**EXERCISE:**
A copy is needed of each line in the records that has the word "enjoy".

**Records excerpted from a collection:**
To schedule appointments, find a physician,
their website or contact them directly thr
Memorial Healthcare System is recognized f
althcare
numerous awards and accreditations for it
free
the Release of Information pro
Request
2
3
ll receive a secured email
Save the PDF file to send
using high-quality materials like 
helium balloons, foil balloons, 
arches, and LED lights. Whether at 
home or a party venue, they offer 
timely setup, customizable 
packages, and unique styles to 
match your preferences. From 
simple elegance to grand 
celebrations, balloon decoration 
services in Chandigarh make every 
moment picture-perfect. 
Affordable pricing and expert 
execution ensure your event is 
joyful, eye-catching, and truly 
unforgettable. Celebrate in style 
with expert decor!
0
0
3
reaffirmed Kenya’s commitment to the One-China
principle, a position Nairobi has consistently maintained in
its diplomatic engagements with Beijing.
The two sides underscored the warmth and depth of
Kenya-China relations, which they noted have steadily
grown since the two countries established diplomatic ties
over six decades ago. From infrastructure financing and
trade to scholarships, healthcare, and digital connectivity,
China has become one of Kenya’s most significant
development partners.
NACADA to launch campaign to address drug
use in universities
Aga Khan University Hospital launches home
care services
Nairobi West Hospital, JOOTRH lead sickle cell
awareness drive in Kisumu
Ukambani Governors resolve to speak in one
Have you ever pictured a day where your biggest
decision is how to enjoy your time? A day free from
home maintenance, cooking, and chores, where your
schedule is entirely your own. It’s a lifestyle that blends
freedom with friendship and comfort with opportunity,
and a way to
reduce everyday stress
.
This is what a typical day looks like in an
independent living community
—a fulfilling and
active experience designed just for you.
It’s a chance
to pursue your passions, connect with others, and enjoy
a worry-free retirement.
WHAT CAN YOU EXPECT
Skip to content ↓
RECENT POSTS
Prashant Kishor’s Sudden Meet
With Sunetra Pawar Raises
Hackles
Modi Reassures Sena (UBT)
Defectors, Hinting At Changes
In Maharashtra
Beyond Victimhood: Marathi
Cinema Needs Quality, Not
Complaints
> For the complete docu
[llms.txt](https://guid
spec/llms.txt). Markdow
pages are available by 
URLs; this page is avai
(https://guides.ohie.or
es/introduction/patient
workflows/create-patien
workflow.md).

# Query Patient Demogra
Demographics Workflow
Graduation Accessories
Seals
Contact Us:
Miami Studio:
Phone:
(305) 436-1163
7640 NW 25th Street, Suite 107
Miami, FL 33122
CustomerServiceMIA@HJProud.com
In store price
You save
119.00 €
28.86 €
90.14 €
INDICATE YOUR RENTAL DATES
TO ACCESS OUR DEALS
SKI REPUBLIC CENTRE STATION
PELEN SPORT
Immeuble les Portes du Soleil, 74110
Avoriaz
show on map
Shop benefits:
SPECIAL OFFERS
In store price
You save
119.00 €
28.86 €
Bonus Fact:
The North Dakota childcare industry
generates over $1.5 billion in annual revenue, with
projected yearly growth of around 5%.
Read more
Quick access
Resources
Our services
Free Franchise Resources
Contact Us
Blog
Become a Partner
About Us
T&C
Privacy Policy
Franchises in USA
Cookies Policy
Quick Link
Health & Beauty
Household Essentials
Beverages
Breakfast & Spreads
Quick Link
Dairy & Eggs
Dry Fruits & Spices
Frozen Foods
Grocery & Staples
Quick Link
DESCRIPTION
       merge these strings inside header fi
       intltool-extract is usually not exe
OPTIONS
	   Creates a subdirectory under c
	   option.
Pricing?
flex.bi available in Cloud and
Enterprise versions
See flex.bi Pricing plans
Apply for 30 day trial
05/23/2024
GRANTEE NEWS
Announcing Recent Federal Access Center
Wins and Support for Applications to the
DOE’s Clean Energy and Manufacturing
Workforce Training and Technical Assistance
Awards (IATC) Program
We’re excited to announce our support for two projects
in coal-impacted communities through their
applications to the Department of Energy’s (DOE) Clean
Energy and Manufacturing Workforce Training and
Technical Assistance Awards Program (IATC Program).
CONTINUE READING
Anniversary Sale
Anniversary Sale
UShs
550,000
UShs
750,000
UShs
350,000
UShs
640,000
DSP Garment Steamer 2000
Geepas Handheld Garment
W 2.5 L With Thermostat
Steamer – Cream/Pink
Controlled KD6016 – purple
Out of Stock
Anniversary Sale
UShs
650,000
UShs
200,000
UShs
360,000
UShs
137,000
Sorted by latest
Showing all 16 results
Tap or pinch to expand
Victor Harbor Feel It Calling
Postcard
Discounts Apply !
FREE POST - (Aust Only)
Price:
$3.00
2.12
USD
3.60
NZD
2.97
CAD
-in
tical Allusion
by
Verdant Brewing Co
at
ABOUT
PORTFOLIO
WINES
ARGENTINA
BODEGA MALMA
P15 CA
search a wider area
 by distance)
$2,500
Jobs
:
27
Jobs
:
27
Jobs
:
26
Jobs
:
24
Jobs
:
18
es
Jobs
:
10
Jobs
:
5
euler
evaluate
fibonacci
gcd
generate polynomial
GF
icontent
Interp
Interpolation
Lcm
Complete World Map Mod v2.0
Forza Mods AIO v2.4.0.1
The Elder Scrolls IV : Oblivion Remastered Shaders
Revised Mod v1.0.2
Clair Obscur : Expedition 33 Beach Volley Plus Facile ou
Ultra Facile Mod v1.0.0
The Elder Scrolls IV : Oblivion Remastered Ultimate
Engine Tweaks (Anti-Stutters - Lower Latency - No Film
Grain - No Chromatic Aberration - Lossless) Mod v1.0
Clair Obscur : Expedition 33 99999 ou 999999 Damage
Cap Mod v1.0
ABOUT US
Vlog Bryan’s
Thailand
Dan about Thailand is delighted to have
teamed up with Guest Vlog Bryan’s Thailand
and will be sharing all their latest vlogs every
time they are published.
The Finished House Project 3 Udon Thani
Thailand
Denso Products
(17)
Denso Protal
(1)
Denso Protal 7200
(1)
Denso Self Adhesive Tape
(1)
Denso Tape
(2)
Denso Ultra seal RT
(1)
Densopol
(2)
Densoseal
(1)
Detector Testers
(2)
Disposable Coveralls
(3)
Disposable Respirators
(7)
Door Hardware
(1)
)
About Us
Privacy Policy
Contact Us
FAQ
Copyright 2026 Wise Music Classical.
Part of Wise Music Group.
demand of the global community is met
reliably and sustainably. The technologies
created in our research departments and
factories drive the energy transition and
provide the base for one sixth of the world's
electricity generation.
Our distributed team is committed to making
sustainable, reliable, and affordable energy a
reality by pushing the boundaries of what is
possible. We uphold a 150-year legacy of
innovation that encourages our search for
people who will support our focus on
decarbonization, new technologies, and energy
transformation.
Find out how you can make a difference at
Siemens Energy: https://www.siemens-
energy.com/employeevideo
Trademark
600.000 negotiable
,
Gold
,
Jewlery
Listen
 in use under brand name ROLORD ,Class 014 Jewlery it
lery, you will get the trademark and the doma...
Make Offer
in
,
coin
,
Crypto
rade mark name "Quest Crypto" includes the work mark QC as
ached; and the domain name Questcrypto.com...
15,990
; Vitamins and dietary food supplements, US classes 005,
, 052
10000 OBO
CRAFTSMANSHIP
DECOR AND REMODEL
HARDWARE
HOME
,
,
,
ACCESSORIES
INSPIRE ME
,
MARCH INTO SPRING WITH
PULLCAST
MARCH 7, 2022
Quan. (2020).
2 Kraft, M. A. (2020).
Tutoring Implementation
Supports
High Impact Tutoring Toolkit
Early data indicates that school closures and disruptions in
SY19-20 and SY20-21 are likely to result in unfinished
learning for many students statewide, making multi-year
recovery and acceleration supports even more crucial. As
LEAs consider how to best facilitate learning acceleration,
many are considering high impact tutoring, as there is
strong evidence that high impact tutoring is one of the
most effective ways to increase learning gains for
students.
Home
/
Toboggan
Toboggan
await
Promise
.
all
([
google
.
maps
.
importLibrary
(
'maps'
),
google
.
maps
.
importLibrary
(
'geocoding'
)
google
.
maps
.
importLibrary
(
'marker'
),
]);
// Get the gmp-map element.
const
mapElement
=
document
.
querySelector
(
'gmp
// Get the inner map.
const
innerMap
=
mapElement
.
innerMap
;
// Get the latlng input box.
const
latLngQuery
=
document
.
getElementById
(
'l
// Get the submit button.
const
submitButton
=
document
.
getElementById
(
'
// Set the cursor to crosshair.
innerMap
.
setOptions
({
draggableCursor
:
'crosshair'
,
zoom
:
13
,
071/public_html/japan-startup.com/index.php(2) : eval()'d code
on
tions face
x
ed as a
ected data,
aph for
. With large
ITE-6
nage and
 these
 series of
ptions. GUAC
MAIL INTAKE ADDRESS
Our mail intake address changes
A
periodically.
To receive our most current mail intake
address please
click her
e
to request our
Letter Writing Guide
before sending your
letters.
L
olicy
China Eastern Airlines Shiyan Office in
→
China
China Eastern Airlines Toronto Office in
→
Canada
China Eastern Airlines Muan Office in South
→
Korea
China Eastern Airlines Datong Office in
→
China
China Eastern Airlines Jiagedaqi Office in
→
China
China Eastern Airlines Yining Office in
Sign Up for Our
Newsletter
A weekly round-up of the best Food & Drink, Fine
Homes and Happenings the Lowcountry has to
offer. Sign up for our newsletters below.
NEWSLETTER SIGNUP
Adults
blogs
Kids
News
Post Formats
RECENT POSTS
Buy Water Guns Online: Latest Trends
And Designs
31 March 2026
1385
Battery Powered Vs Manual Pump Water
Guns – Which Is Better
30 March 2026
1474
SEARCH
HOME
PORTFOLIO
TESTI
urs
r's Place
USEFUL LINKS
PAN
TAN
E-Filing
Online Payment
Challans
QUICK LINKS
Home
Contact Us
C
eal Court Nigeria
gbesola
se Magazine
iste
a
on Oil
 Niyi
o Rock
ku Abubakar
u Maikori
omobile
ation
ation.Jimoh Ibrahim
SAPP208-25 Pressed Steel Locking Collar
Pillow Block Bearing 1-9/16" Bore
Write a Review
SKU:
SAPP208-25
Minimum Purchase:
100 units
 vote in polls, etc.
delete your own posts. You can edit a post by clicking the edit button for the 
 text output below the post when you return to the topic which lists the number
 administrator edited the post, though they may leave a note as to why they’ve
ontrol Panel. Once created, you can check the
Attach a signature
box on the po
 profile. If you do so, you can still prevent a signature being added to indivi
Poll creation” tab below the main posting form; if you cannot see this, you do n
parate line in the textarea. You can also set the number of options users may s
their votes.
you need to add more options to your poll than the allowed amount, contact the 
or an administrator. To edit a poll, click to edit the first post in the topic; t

**ANSWER FOR THE TASK:**
decision is how to enjoy your time? A day free from
to pursue your passions, connect with others, and enjoy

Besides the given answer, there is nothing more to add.